The canal is entirely in Tower Hamlets. At its Eastern End it is within sight of the Olympic stadium connecting to the Lee Navigation near Old Ford Lock. Most of the Northern side of the canal borders on Victoria Park, the canal connecting to the Regent's Canal between Mile End and Old Ford Locks (not the same lock as on the Lee).
Hertford Union Canal

Hertford Union Junction (with the Regent's)

Old Ford Lower Lock, the Lee can be seen in the distance

Parnell Road Footbridge

Sunday, 10 December 2017

Cambrian Wharf

Cambrian Wharf in Birmingham city centre used to be a junction of the Birmingham and Fazeley Canal (Farmer's Bridge Junction) and the Newhall Branch of the Birmingham Canal Navigations.
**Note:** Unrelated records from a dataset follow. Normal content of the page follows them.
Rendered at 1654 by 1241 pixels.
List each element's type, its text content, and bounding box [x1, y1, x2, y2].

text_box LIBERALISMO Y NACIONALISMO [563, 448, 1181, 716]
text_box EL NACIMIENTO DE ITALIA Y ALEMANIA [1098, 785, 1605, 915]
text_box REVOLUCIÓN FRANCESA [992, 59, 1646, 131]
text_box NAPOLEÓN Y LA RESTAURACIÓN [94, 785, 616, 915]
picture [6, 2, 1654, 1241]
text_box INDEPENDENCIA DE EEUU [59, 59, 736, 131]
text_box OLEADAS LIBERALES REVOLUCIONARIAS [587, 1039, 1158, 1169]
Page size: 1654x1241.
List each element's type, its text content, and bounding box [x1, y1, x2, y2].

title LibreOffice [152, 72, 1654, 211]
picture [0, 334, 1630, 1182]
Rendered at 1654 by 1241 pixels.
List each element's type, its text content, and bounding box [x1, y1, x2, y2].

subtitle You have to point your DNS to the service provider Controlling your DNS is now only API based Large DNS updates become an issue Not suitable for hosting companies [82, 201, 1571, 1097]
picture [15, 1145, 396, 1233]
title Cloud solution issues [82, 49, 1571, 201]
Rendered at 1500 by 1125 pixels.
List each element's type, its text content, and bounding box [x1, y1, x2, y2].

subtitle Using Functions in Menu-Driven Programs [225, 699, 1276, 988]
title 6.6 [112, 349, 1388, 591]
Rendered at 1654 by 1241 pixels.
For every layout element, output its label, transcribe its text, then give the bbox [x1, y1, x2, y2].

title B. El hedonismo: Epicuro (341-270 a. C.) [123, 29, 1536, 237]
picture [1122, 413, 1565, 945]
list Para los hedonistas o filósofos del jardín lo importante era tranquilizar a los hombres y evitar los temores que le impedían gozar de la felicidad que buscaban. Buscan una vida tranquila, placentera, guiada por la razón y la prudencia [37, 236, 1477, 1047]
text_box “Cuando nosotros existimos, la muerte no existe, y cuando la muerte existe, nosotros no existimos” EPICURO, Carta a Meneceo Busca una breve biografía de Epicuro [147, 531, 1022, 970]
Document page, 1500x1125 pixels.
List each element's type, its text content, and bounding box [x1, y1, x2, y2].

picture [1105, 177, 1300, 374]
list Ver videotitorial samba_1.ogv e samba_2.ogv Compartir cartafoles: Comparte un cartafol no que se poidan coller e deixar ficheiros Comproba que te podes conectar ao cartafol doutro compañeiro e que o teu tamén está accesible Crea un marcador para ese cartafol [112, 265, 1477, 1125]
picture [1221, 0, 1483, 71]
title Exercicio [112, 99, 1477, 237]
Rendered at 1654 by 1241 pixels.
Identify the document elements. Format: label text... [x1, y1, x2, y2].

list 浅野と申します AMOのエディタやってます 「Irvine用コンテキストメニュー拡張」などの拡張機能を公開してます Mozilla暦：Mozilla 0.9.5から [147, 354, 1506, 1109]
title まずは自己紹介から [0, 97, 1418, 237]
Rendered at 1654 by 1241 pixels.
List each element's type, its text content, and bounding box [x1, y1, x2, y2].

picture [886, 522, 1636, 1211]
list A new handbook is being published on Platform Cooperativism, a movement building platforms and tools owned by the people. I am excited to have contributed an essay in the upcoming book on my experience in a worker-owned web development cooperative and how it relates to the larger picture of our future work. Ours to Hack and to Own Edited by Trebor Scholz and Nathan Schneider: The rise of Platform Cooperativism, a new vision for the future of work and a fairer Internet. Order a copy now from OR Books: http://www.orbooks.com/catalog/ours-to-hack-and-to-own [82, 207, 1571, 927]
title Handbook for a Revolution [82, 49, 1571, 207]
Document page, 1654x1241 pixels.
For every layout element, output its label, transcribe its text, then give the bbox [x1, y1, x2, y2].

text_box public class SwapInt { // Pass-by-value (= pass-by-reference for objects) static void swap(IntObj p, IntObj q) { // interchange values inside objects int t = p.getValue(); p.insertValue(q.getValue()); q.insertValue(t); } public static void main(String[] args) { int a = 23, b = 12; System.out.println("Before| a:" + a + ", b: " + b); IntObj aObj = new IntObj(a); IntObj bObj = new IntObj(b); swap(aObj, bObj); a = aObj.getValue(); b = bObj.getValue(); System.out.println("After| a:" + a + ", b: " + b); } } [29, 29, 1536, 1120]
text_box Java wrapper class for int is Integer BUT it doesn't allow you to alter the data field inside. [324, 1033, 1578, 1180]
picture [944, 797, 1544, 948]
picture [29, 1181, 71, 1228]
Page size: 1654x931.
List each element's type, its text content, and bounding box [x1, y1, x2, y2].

When most of the branch was closed post-war (and later city development built on top of it) the junction was turned into a basin and residential moorings. The canal stretch from Cambrian Wharf to Old Turn Junction is all that remains of the Newhall Branch (though is just included as part of the Birmingham and Fazeley these days).

Friday, 8 December 2017

Electric canal boats

The traditional way to haul canal boats until the 19th century was using muscle, usually horse muscle but sometimes human too. Steam and later internal combustion engines later powered barges but there was an experiment in the 20th century to power barges via an electric overhead line. This Pathé newsreel shows an experiment held in Kidderminster (the photo below is of the canal at Kidderminster so near to where the experiment was).

Tuesday, 5 December 2017

Grand Junction Canal, Berkhamstead

The Grand Junction Canal connects Braunston in Northamptonshire with the river Thames (at Brentford) and was an important addition to the canal network in the late 18th century improving trade between the Midlands and London. The canal was bought out and became part of the Grand Union Canal in the 20th century and remains part of that canal now though these days for leisure. This Grand Junction Canal sign is still proudly displayed on a bridge at Berkhamstead.

Sunday, 3 December 2017

Tooley's Boatyard, Banbury

Tooley's Boatyard on the Oxford Canal in Banbury claims to be the oldest working dry dock on Britain's inland waterways. As it has been in use since 1790 they probably have a point there. The boatyard has managed to survive the downfall of the canals for commerce and also modern redevelopment to reinvent itself as part of the heritage industry and an important part of Banbury's museum and heritage centre... and continue working on boats of course.